I finally had all the clues resolved, with 8ac (see above) one of the last. The three two-word works by the group seemed to be OLD SALT, LENT LILIES and LA PUCELLE (the one that’s missing its article in Chambers). LENT LILIES are daffodils, and Wordsworth was an obvious candidate. Wiki-ing him, and the entry begins “William Wordsworth (7 April 1770 – 23 April 1850) was a major English Romantic poet who, with Samuel Taylor Coleridge, helped to launch the Romantic Age in English literature …”. Linking to Romantic Poetry gives the big six, Wordsworth, Coleridge, Blake, Byron, Shelley and Keats. The extra words in clues were beam, braid, song, pig, row and songwriter. The entry in the top left corner, .UDE, seemed to shout out Hey, Jude, and HEY is sort of in Shelley. EXCHANGE suggests WORDS, and BEAM suggests RIDGE. Then everything grinds to a halt. I try all sorts of things to fit the other extra words into the poets, but to no avail. I’d sussed out OLD SALT as being The Ancient Mariner, and La Pucelle is Joan of Arc which Coleridge helped to rewrite but was in fact written by Robert Southey in 1796.

Hmmm … Southey! He’s cropped up a bit in what I’ve read, and there’s HEY with the SOUT of soutache (braid).
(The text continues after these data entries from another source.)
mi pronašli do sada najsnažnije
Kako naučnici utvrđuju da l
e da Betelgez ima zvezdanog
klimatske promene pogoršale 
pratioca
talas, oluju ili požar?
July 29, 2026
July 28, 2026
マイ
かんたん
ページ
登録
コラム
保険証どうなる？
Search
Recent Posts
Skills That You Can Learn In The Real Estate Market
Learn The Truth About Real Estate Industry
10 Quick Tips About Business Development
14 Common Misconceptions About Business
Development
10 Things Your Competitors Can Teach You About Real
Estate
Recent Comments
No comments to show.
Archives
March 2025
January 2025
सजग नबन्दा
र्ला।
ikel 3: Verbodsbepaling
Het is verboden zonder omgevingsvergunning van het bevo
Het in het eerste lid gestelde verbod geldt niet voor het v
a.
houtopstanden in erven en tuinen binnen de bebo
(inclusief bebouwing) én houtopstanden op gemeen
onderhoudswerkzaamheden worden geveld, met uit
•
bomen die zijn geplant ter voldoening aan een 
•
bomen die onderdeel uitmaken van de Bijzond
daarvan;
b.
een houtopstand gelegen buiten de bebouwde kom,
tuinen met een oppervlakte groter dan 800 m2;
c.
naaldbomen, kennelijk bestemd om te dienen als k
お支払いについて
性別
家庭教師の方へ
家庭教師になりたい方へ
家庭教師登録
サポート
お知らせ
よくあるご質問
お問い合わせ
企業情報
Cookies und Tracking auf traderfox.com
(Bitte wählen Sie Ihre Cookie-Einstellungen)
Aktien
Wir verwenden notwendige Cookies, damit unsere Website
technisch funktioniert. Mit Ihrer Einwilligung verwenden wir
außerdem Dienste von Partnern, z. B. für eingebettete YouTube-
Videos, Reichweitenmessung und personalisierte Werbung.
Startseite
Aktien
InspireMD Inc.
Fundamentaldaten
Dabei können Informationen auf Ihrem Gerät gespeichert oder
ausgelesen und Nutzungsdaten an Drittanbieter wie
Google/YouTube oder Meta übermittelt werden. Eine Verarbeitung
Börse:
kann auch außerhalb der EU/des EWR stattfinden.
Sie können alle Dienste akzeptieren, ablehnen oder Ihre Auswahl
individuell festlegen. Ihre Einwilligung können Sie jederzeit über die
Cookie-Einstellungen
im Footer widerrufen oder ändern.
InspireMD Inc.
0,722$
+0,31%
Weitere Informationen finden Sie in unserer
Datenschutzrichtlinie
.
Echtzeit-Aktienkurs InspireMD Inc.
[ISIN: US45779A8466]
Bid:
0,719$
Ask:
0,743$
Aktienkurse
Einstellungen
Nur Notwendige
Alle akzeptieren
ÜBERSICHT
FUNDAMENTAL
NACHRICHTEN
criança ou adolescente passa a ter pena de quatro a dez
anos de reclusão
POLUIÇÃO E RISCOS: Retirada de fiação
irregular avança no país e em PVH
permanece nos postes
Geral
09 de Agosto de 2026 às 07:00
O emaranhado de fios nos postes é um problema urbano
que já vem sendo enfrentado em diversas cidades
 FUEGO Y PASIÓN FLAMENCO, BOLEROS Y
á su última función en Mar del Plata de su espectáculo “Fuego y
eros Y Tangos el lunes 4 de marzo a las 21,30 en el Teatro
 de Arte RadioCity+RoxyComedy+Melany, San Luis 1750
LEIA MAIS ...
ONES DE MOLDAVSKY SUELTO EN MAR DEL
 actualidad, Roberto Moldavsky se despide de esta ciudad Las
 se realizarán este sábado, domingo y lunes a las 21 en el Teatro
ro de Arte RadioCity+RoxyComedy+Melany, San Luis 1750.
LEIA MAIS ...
Reading the first line of the Wiki entry for him gives “an English poet of the Romantic school, one of the so-called ‘Lake Poets'”. And there were three main Lake Poets (Wet Wet Wet), namely Wordsworth, Coleridge and Southey.

As I said at the beginning, with hindsight the preamble finally fell beautifully into place. The six extra words are paired as: row (EXCHANGE as an unclued entry) WORDS + pig (TAM unclued) WORTH; songwriter COLE (PORTER) + beam RIDGE (PIECE); braid SOUT (ACHE) + song HEY (JUDE).

I’m sure you don’t want to see my completed grid (Shirley’s will probably do), so here’s a picture of a lovely lake. Thanks for a tough puzzle, Lato. Grrrr!


2 Responses to “Listener 4094: Wet Wet Wet by Lato (or A Bit of the Romantic)”

  1. shirley curran said

    Yes, I (who live in France) can only agree emphatically on your comment (above) on 8ac. Attempting the clue even now was a stumbling block – one of several – for us.

  2. erwinch said

    Yes, the Editor of the Times daily cryptic would certainly not have allowed 8ac for the very reason that it is not timeless. Of course, Simon Cowell may well go on to do something that really justifies his current fame in which case the clue will be perfectly valid – once he is dead.